**Selected passage**
┌──

Who You're Up Against
| Company | Type | Est. Revenue | Threat Level |
|---|---|---|---|
| Franklin's Restaurant & Brewery | Independent | $2.5M-$3.5M | Strong — 180+ beer awards, multi-concept (brewery, restaurant, general store, ice cream), established brand with loyal following. Direct competition for bar/alcohol sales and casual dining segment. |
| Busboys and Poets | Independent | $3M-$4M | Moderate — Multi-location local chain with strong cultural/social positioning and community events. Competes for progressive, diverse customer base. Higher price point and sit-down service model differentiate from food hall. |
| Outback Steakhouse | Franchise | $2M-$3M | Moderate — Established casual dining brand with national recognition and consistent quality. Competes for family dining and group occasions but limited cuisine overlap with Indian/cheesesteak concepts. |
| 1123 By Chef Tobias | Independent | $1.5M-$2M | Low — Fine dining positioning attracts different customer segment than food hall. Higher price point ($30-$50 entrees) and upscale service create separation. Minimal overlap except special occasions. |
| Akira Ramen | Independent | $800K-$1.2M | Low — Specialized Japanese ramen house serves niche cuisine with limited menu. Customer seeking ramen unlikely to substitute with Indian or cheesesteak. Complements rather than competes with food hall diversity. |
Competitive Advantages
Moat Assessment
LIMITED BUT DEFENSIBLE — The transferable liquor license creates the strongest competitive moat, representing both regulatory barrier (quota system, approval process) and significant financial investment ($50K-$100K+ value) that new entrants must replicate. Multi-concept positioning offers modest differentiation vs. single-cuisine competitors, though execution complexity cuts both ways. The claimed lack of direct Indian/cheesesteak competition within 3 miles is difficult to verify and likely overstated given 213 total restaurants in market — concept uniqueness provides temporary advantage but not sustainable moat as competitors can enter category. Food hall format is replicable by well-capitalized competitors. Overall, this business benefits from regulatory protection (liquor license) and operational complexity that discourages smaller competitors, but lacks the customer lock-in, brand equity, or proprietary systems that create durable economic moats. Competitive advantage is real but requires active defense through quality execution, local marketing, and continuous concept optimization.

└──

**Job item**
From the competitor analysis, translate this sentence into Spanish: "Food hall format is replicable by well-capitalized competitors."

[Stored data]
┌──

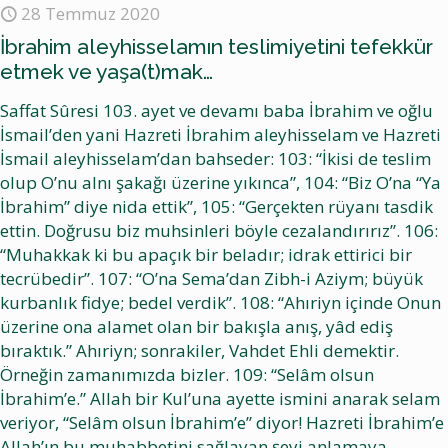
28 Temmuz 2020
İbrahim aleyhisselamın teslimiyetini tefekkür
etmek ve yaşa(t)mak…
Saffat Sûresi 103. ayet ve devamı baba İbrahim ve oğlu
İsmail’den yani Hazreti İbrahim aleyhisselam ve Hazreti
İsmail aleyhisselam’dan bahseder: 103: “İkisi de teslim
olup O’nu alnı şakağı üzerine yıkınca”, 104: “Biz O’na “Ya
İbrahim” diye nida ettik”, 105: “Gerçekten rüyanı tasdik
ettin. Doğrusu biz muhsinleri böyle cezalandırırız”. 106:
“Muhakkak ki bu apaçık bir beladır; idrak ettirici bir
tecrübedir”. 107: “O’na Sema’dan Zibh-i Aziym; büyük
kurbanlık fidye; bedel verdik”. 108: “Ahıriyn içinde Onun
üzerine ona alamet olan bir bakışla anış, yâd ediş
bıraktık.” Ahıriyn; sonrakiler, Vahdet Ehli demektir.
Örneğin zamanımızda bizler. 109: “Selâm olsun
İbrahim’e.” Allah bir Kul’una ayette ismini anarak selam
veriyor, “Selâm olsun İbrahim’e” diyor! Hazreti İbrahim’e
Allah’ın bu muhabbetini sağlayan şeyi anlamaya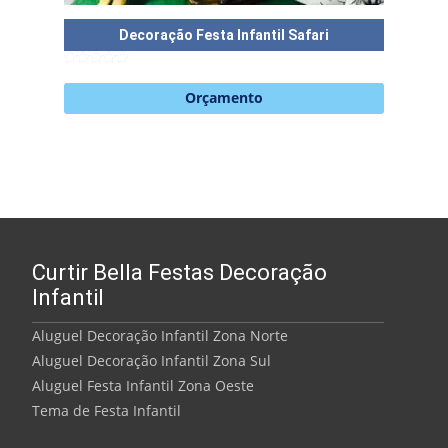
Decoração Festa Infantil Safari
Dec
5
de 5
Orçamento
Curtir Bella Festas Decoração
Infantil
Aluguel Decoração Infantil Zona Norte
Aluguel Decoração Infantil Zona Sul
Aluguel Festa Infantil Zona Oeste
Tema de Festa Infantil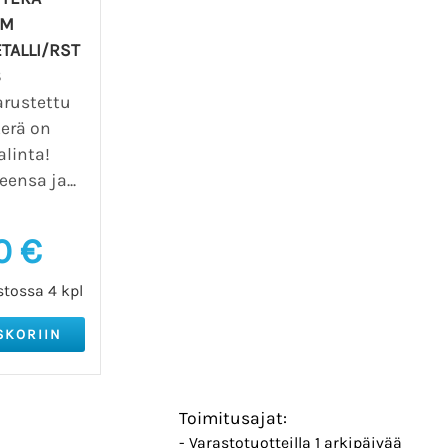
HM
TALLI/RST
8
arustettu
erä on
alinta!
ensa ja...
0 €
tossa 4 kpl
Toimitusajat:
- Varastotuotteilla 1 arkipäivää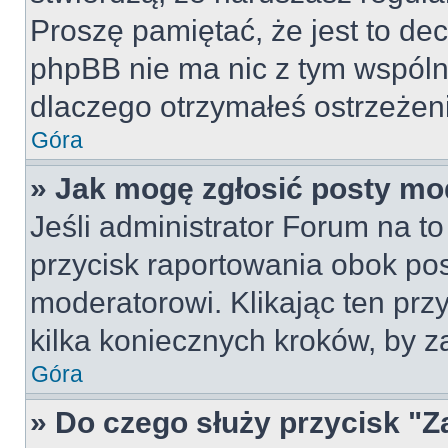
Proszę pamiętać, że jest to dec
phpBB nie ma nic z tym wspólne
dlaczego otrzymałeś ostrzeżeni
Góra
» Jak mogę zgłosić posty mo
Jeśli administrator Forum na to
przycisk raportowania obok pos
moderatorowi. Klikając ten prz
kilka koniecznych kroków, by z
Góra
» Do czego służy przycisk "Z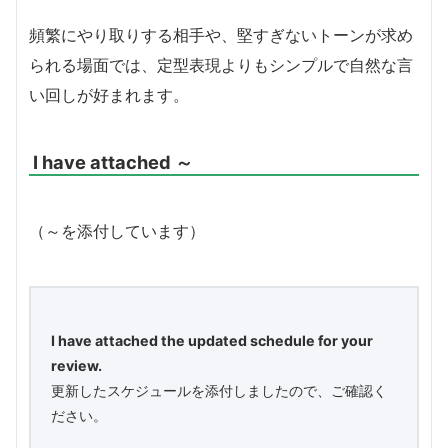
頻繁にやり取りする相手や、堅すぎないトーンが求め
られる場面では、定型表現よりもシンプルで自然な言
い回しが好まれます。
I have attached ～
（～を添付しています）
I have attached the updated schedule for your
review.
更新したスケジュールを添付しましたので、ご確認く
ださい。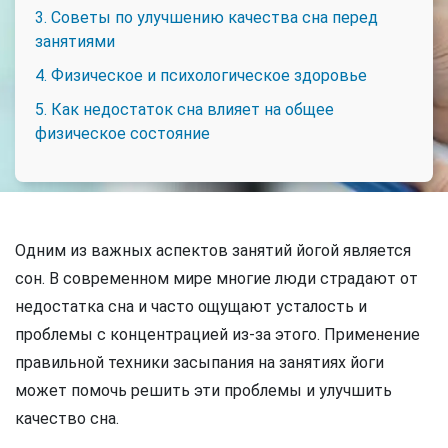
3. Советы по улучшению качества сна перед
занятиями
4. Физическое и психологическое здоровье
5. Как недостаток сна влияет на общее
физическое состояние
Одним из важных аспектов занятий йогой является
сон. В современном мире многие люди страдают от
недостатка сна и часто ощущают усталость и
проблемы с концентрацией из-за этого. Применение
правильной техники засыпания на занятиях йоги
может помочь решить эти проблемы и улучшить
качество сна.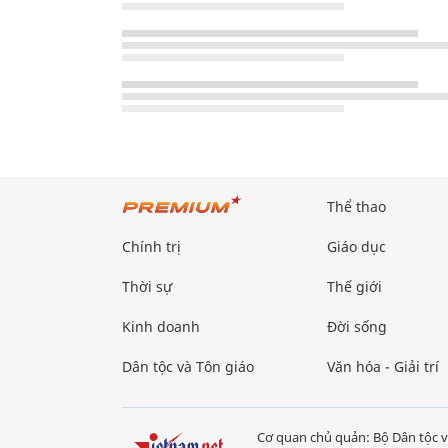
Thể thao
Chính trị
Giáo dục
Thời sự
Thế giới
Kinh doanh
Đời sống
Dân tộc và Tôn giáo
Văn hóa - Giải trí
Cơ quan chủ quản: Bộ Dân tộc v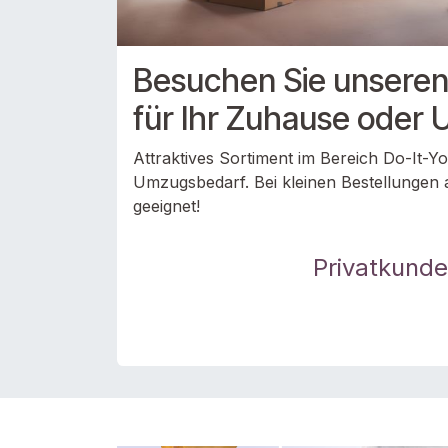
Besuchen Sie unseren
für Ihr Zuhause oder
Attraktives Sortiment im Bereich Do-It-Y
Umzugsbedarf. Bei kleinen Bestellungen
geeignet!
Privatkund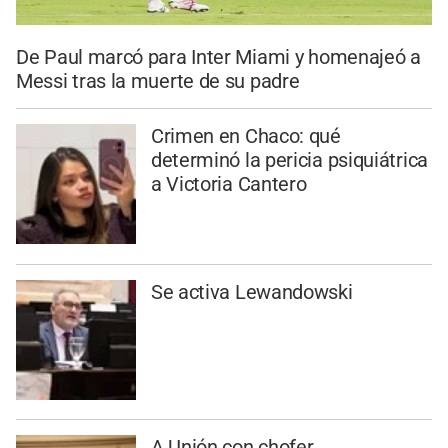
De Paul marcó para Inter Miami y homenajeó a
Messi tras la muerte de su padre
Crimen en Chaco: qué
determinó la pericia psiquiátrica
a Victoria Cantero
Se activa Lewandowski
A Unión con chofer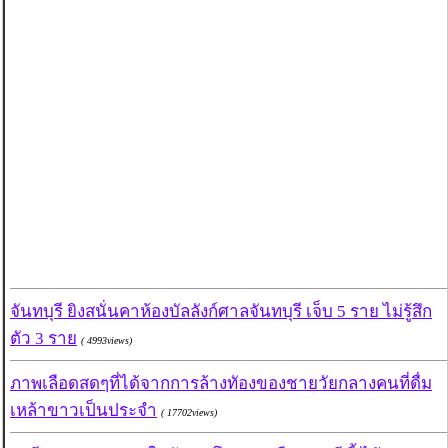
จันทบุรี ยิงสนั่นคาห้องบัลลังก์ศาลจันทบุรี เจ็บ 5 ราย ไม่รู้สึก
ตัว 3 ราย
( 4993views)
ภาพเลือดสดๆที่ได้จากการล้างทัองของชายวัยกลางคนที่ดื่ม
เหล้าขาวเป็นประจำ
( 17702views)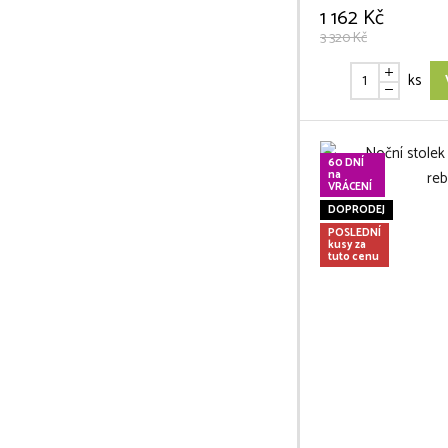
1 162 Kč
3 320 Kč
ks
60 DNÍ
na
VRÁCENÍ
DOPRODEJ
POSLEDNÍ
kusy za
tuto cenu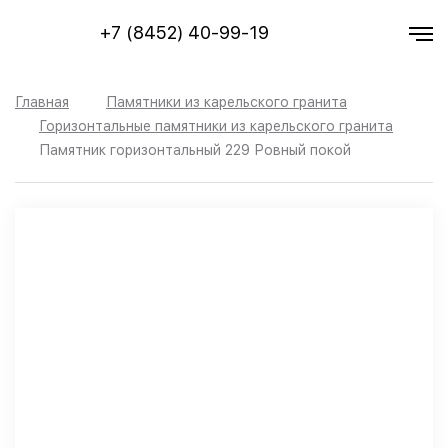
+7 (8452) 40-99-19
Главная
Памятники из карельского гранита
Горизонтальные памятники из карельского гранита
Памятник горизонтальный 229 Ровный покой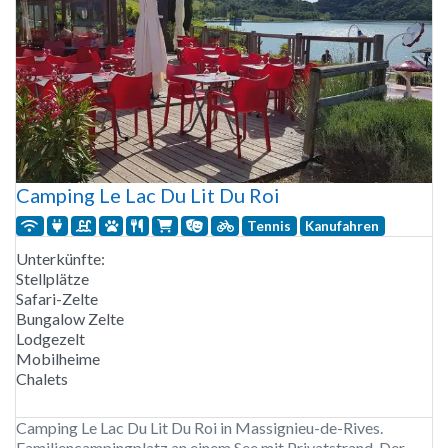
Camping Le Lac Du Lit Du Roi
Tennis
Kanufahren
Unterkünfte:
Stellplätze
Safari-Zelte
Bungalow Zelte
Lodgezelt
Mobilheime
Chalets
Camping Le Lac Du Lit Du Roi in Massignieu-de-Rives.
Familiencampingplatz an einem See mit Privatstrand. Der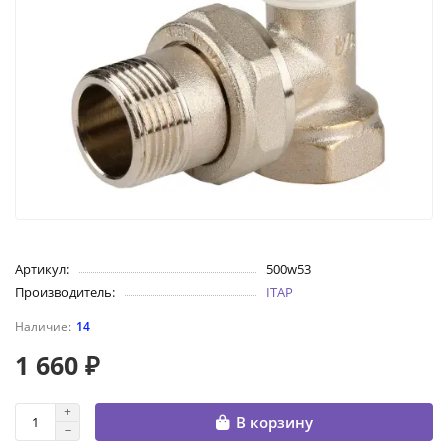
Артикул:
500w53
Производитель:
ITAP
14
1 660 ₽
В корзину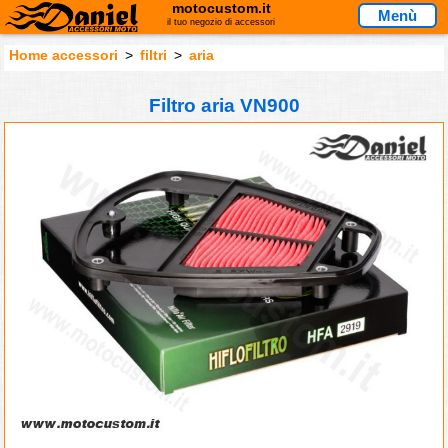
motocustom.it
Menù
il tuo negozio di accessori
Home accessori
>
filtri
>
aria
Filtro aria VN900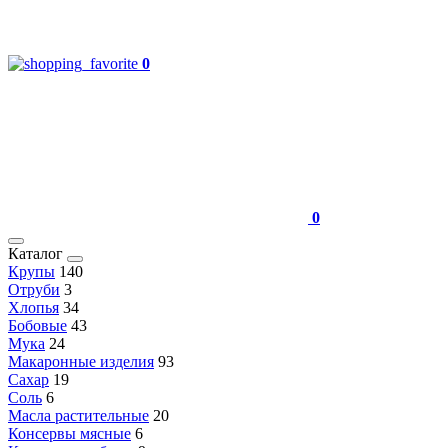
0
0
Каталог
Крупы
140
Отруби
3
Хлопья
34
Бобовые
43
Мука
24
Макаронные изделия
93
Сахар
19
Соль
6
Масла растительные
20
Консервы мясные
6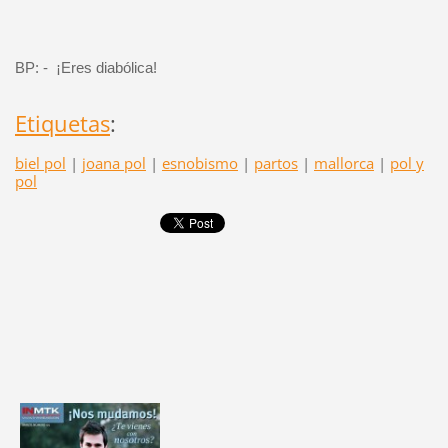
BP: -
¡Eres diabólica!
Etiquetas
:
biel pol
|
joana pol
|
esnobismo
|
partos
|
mallorca
|
pol y
pol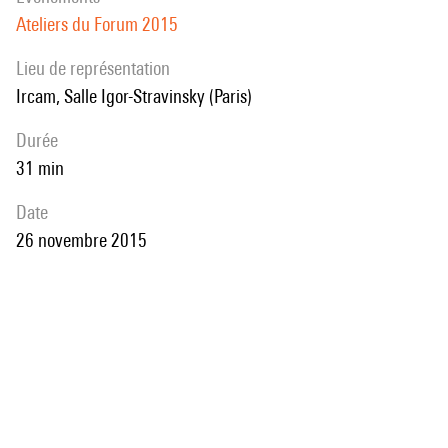
Ateliers du Forum 2015
Lieu de représentation
Ircam, Salle Igor-Stravinsky (Paris)
durée
31 min
date
26 novembre 2015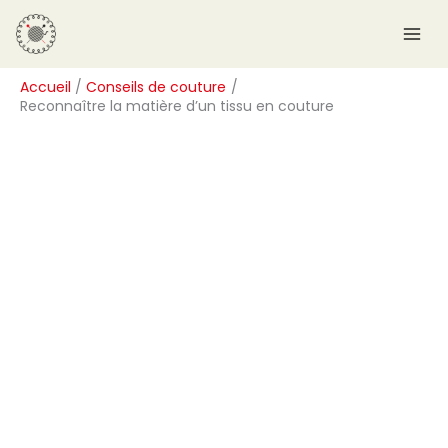
Aller
R
au
e
contenu
c
Accueil
Conseils de couture
h
Reconnaître la matière d’un tissu en couture
e
r
c
h
e
r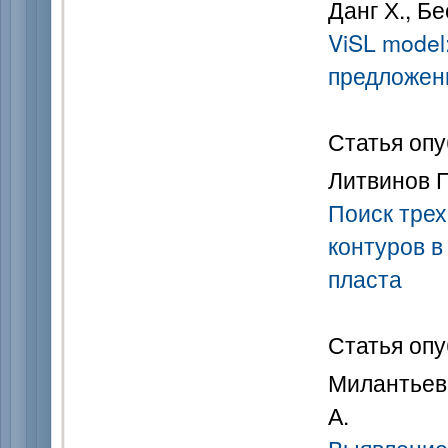
Данг Х., Б
ViSL model
предложен
Статья опу
Литвинов П
Поиск тре
контуров в
пласта
Статья опу
Милантьев 
А.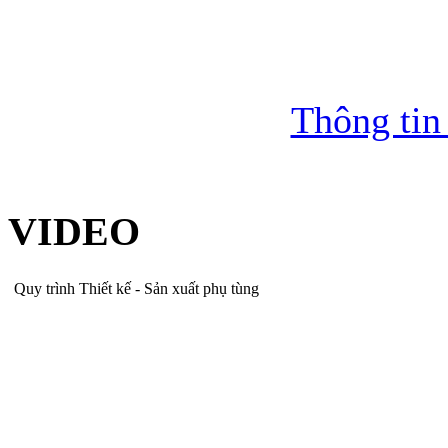
Thông tin
VIDEO
Quy trình Thiết kế - Sản xuất phụ tùng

└──

**Solution to this task**
El formato de mercado gastronómico puede ser replicado por competidores con buena capitalización.